Ex-Fußballprofi klagt gegen Rentenanrechnung: Streit um Abfindungshöhe

Ein ehemaliger Berufsfußballspieler, der nach mehreren als Arbeitsunfälle anerkannten Sportverletzungen eine Verletztenrente bezog, hat Klage gegen die Anrechnung einer Abfindung auf seine Rente erhoben. Die Rentenversicherung hatte dem Kläger 2017 eine Abfindung von über 73.000 Euro gewährt und seine Rente später wieder aufleben lassen, nachdem sich seine gesundheitliche Situation verschlechtert hatte. Dabei wurde die Abfindung zur Hälfte auf die wieder aufgelebte Rente angerechnet.

Der Kläger argumentiert, dass die Anrechnung nur auf den ehemals abgefundenen Teil der Rente und nicht auf den gesamten Rentenanspruch abzustellen sei.
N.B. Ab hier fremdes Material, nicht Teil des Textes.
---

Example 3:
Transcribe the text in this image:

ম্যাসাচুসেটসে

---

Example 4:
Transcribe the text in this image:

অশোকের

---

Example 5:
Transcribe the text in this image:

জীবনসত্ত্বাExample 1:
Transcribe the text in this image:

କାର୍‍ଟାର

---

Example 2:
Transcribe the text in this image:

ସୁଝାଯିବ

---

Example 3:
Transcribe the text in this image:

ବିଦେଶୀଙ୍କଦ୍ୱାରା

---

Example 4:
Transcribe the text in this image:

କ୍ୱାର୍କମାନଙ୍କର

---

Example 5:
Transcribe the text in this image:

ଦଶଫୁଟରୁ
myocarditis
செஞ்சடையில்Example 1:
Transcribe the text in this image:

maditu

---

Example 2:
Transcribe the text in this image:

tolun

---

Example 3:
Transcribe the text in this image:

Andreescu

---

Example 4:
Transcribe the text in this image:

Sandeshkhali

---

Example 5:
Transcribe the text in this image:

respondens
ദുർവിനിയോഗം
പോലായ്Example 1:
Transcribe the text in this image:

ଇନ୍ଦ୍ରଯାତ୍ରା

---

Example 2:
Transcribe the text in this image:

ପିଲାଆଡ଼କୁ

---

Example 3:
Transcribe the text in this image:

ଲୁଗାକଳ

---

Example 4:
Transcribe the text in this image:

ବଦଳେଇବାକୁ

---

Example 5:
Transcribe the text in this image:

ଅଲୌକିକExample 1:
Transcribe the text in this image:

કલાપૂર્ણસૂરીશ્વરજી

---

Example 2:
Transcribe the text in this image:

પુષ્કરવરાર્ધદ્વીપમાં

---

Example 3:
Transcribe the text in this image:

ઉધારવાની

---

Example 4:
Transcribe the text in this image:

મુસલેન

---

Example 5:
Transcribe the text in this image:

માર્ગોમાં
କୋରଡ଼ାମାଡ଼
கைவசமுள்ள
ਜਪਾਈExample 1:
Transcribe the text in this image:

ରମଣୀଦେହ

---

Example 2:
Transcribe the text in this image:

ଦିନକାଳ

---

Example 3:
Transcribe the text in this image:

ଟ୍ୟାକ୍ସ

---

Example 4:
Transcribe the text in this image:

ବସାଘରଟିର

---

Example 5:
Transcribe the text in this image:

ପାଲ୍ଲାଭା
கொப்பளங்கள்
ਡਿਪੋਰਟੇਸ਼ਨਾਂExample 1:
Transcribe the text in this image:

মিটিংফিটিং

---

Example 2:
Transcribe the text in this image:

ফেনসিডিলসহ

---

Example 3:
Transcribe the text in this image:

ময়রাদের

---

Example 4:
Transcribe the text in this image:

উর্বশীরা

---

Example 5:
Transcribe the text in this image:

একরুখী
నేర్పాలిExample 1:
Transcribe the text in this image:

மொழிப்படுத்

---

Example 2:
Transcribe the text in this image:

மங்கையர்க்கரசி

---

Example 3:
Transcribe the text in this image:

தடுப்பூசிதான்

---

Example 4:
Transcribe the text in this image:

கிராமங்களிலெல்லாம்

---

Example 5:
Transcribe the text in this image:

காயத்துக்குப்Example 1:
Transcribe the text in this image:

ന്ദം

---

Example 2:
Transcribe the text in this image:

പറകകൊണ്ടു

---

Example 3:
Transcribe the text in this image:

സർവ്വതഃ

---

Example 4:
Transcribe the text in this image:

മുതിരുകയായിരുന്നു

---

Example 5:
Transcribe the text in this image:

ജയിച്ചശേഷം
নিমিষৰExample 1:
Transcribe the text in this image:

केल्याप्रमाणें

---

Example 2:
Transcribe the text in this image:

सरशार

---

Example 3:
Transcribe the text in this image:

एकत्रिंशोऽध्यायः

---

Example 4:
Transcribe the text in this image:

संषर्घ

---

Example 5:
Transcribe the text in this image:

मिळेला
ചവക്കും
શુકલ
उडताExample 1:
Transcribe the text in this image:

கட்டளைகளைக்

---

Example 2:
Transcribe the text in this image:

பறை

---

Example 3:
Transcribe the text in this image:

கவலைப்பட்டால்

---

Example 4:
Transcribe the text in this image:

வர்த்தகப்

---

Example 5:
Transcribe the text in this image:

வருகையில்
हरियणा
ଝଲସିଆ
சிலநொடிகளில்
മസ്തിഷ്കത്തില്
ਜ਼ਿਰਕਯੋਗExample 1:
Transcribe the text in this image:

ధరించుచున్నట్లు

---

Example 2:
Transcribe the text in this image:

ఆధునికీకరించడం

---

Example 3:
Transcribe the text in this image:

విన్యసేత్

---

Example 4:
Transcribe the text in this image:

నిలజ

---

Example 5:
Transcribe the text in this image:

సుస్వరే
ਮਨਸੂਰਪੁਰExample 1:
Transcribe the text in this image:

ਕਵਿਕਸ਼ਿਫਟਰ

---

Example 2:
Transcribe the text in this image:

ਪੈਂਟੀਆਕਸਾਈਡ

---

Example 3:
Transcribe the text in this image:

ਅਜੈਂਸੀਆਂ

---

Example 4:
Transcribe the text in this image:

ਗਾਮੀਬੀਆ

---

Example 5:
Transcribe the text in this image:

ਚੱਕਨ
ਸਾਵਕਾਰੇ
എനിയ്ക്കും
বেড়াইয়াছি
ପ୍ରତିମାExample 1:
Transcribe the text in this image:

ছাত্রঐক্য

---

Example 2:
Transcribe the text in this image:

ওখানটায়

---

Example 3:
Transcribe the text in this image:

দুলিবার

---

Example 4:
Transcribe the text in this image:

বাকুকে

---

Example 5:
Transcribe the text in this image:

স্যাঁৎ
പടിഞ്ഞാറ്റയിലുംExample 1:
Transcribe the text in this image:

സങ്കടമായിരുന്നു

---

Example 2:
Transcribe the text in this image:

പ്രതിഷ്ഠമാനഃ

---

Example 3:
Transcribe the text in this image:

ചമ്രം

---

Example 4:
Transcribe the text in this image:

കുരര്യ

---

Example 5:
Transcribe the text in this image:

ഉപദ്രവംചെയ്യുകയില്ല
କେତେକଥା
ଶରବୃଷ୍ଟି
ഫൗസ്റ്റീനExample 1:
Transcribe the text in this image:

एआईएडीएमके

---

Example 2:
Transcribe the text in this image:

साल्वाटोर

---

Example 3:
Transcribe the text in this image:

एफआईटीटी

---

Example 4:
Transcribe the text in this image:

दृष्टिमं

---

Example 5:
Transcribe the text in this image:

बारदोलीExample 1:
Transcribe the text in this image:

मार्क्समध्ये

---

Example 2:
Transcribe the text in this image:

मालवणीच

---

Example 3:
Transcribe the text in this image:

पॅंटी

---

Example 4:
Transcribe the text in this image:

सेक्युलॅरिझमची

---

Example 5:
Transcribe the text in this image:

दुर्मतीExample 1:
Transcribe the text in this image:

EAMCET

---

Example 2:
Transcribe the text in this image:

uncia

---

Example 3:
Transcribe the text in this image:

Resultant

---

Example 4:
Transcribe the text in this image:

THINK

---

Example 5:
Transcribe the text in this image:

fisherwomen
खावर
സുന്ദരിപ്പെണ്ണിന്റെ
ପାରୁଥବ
Die Rentenversicherung wies den Widerspruch zurück und verwies darauf, dass der Wortlaut des Gesetzes sich auf eine Rente und nicht auf einen Rentenanteil beziehe.

Die Klage wurde vor dem Sozialgericht Köln erhoben. Die Entscheidung in dem Fall bleibt abzuwarten.


SG Köln – Az.: S 30 U 493/20 – Urteil vom 12.05.2022

1. Die Klage wird abgewiesen.

2. Kosten sind nicht zu erstatten.

Tatbestand

Der Kläger wendet sich gegen die Höhe der Anrechnung einer abgefundenen Verletztenrente auf die seit dem 01.09.2019 wiederaufgelebte Rente.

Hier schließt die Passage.